Peraltro, guarda caso, i 13 miliardi del “collection gap” sono una grandezza vicina a quella del recupero di evasione di questi anni che, sottratte le poste straordinarie come la voluntary disclosure oppure la regolarizzazione delle cartelle, è fatta in gran parte di versamenti volontari, controlli automatizzati e “risposte positive” alle lettere di compliance. Forse si tratta solo una coincidenza, che andrebbe però esplorata.

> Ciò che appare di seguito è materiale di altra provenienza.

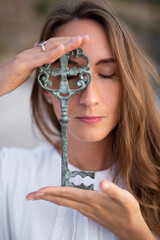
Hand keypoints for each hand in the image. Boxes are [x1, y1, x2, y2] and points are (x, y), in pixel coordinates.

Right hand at [0, 35, 88, 95]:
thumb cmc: (11, 79)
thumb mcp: (28, 72)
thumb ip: (37, 66)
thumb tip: (48, 63)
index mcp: (35, 55)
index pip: (54, 46)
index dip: (68, 43)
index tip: (81, 42)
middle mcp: (32, 53)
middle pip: (55, 43)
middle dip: (72, 40)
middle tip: (87, 37)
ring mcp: (27, 57)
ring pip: (49, 48)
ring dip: (66, 43)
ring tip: (80, 40)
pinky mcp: (22, 64)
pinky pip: (39, 58)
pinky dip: (52, 53)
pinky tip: (62, 49)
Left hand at [26, 180, 155, 239]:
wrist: (131, 230)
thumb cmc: (129, 213)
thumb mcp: (126, 199)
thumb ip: (114, 191)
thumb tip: (103, 183)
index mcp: (92, 200)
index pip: (68, 194)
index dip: (52, 191)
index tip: (39, 191)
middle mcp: (86, 206)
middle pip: (61, 199)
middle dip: (44, 196)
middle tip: (30, 195)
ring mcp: (86, 210)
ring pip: (64, 202)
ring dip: (50, 198)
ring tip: (39, 195)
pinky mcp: (89, 212)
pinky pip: (70, 204)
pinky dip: (60, 199)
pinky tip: (58, 198)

E gli altri 74,6 miliardi dell’”assessment gap”? Sono stabili nel tempo. È ovvio che anche qui arriva l’attività di controllo dell’amministrazione, ma il recupero non diventa strutturale. Il che fa capire una volta di più che sull’evasione non esistono scorciatoie, che le azioni di contrasto si fanno con politiche coraggiose, costanti nel tempo, non vessatorie verso i contribuenti e improntate all’equità. Solo così le strategie per ridurre il tax gap possono aspirare a produrre effetti permanenti.
Il banco di prova è dietro l’angolo: dal prossimo anno debutterà la fatturazione elettronica obbligatoria anche nei rapporti tra privati. Sarà un passaggio importante, che secondo alcuni potrà davvero segnare una svolta nelle dinamiche anti evasione. Ma non sarà irrilevante il modo in cui verrà gestita e accompagnata l’introduzione di questo nuovo adempimento, che spaventa moltissimo imprese e professionisti. C’è tempo per farlo bene, per correggere quel che non funziona e per evitare che la fattura elettronica si trasformi nell’ennesimo boomerang, anzi, nell’ennesimo incubo per i contribuenti.